Collected data entries:
########################################

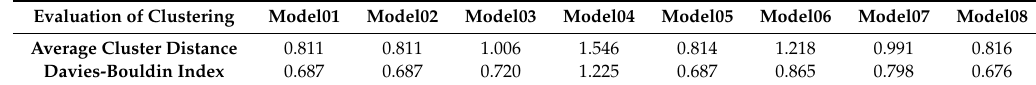
Table 1. Clustering measurements.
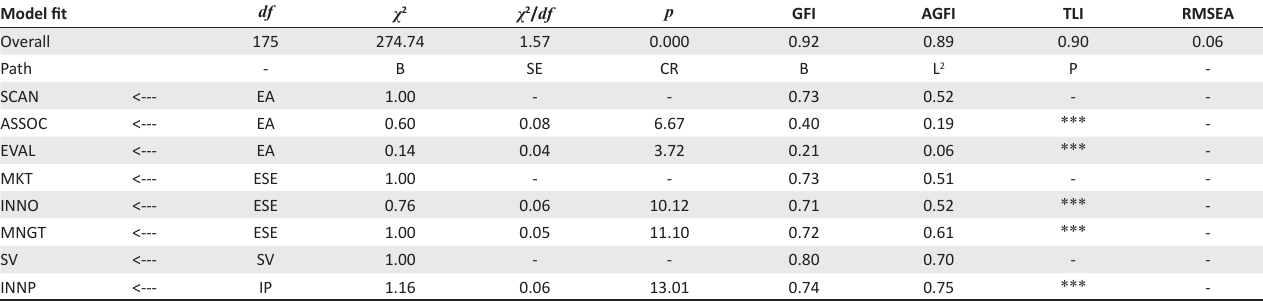
TABLE 1: Statistics for the hypothesised measurement model (confirmatory factor analysis results). Model fit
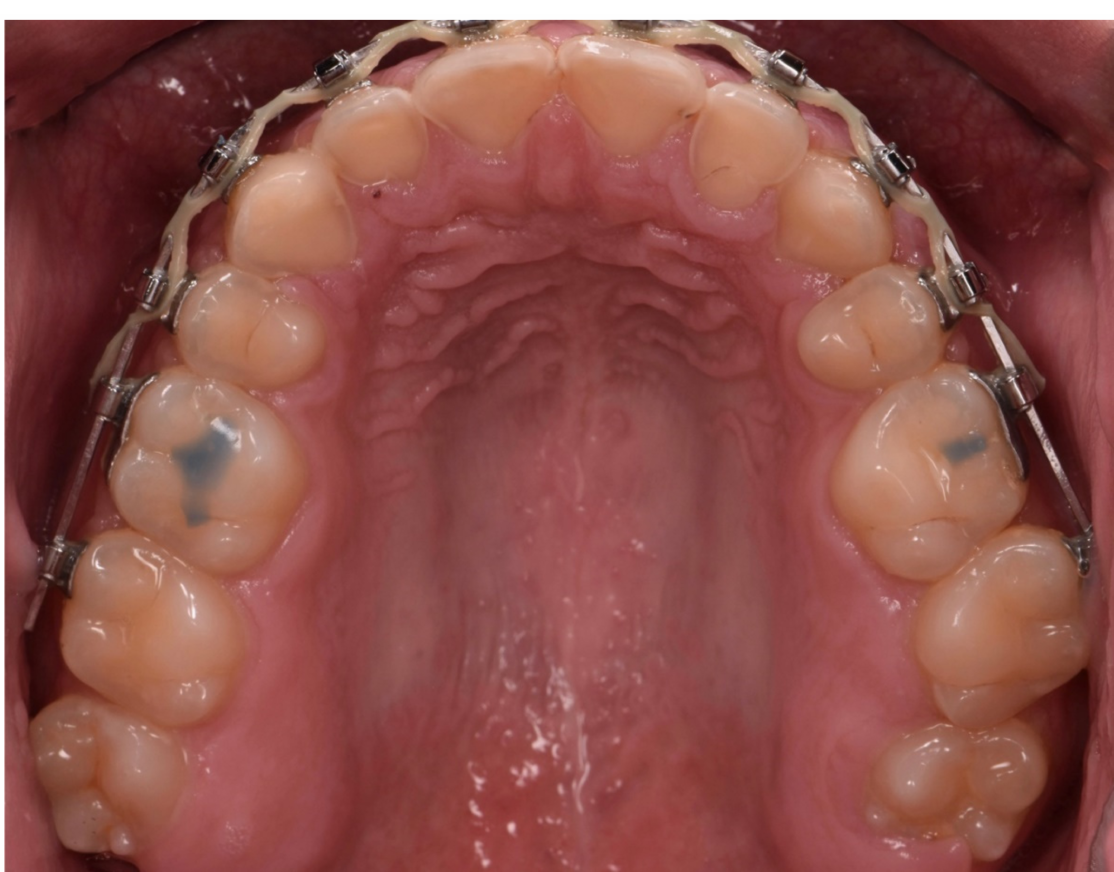
Figure 8. Intraoral occlusal picture (upper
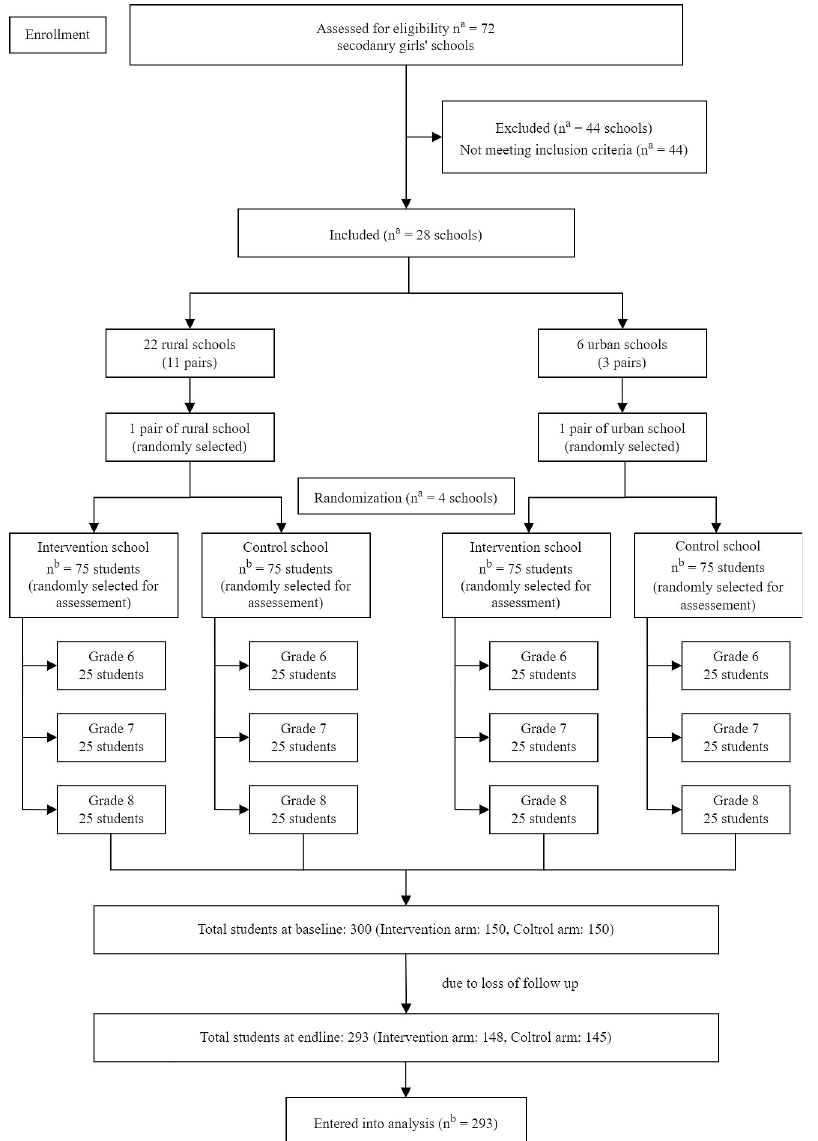
Fig 1. Trial flow diagram. (a) cluster (school). (b)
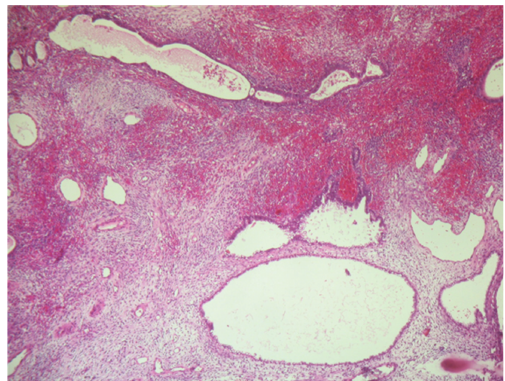
Figure 4: adenosarcoma with phyllodes-like appearance and dense periglandular stromal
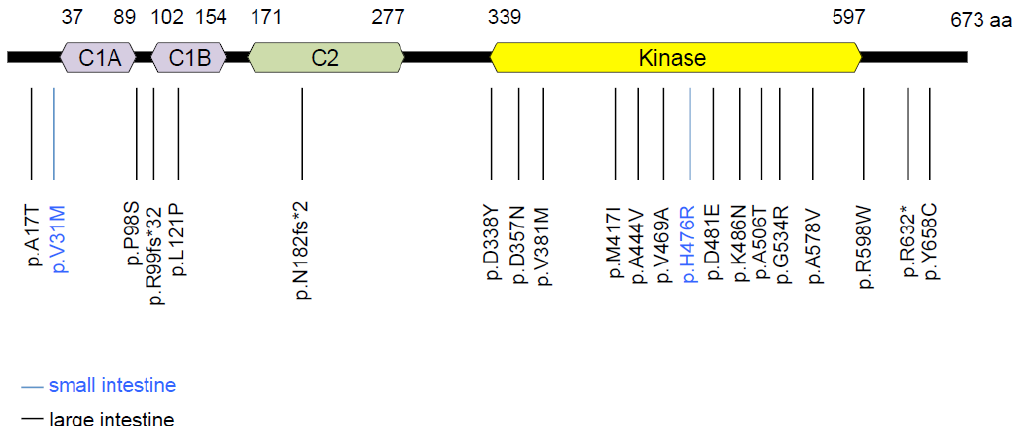
Figure Figure 3. Non- silent PKCα mutations identified in both small intestine and colon tumors. (http://cancer.sanger.ac.uk/cosmic). p: protein sequence as the reference sequence; fs: shift of the reading frame. *: insertion of a stop codon.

########################################

Task to carry out:
Please print the data above in its entirety, exactly, but without any picture.

Solution to this problem:
Table 1. Clustering measurements.
TABLE 1: Statistics for the hypothesised measurement model (confirmatory factor analysis results). Model fit
Figure 8. Intraoral occlusal picture (upper
Fig 1. Trial flow diagram. (a) cluster (school). (b)
Figure 4: adenosarcoma with phyllodes-like appearance and dense periglandular stromal
Figure Figure 3. Non- silent PKCα mutations identified in both small intestine and colon tumors. (http://cancer.sanger.ac.uk/cosmic). p: protein sequence as the reference sequence; fs: shift of the reading frame. *: insertion of a stop codon.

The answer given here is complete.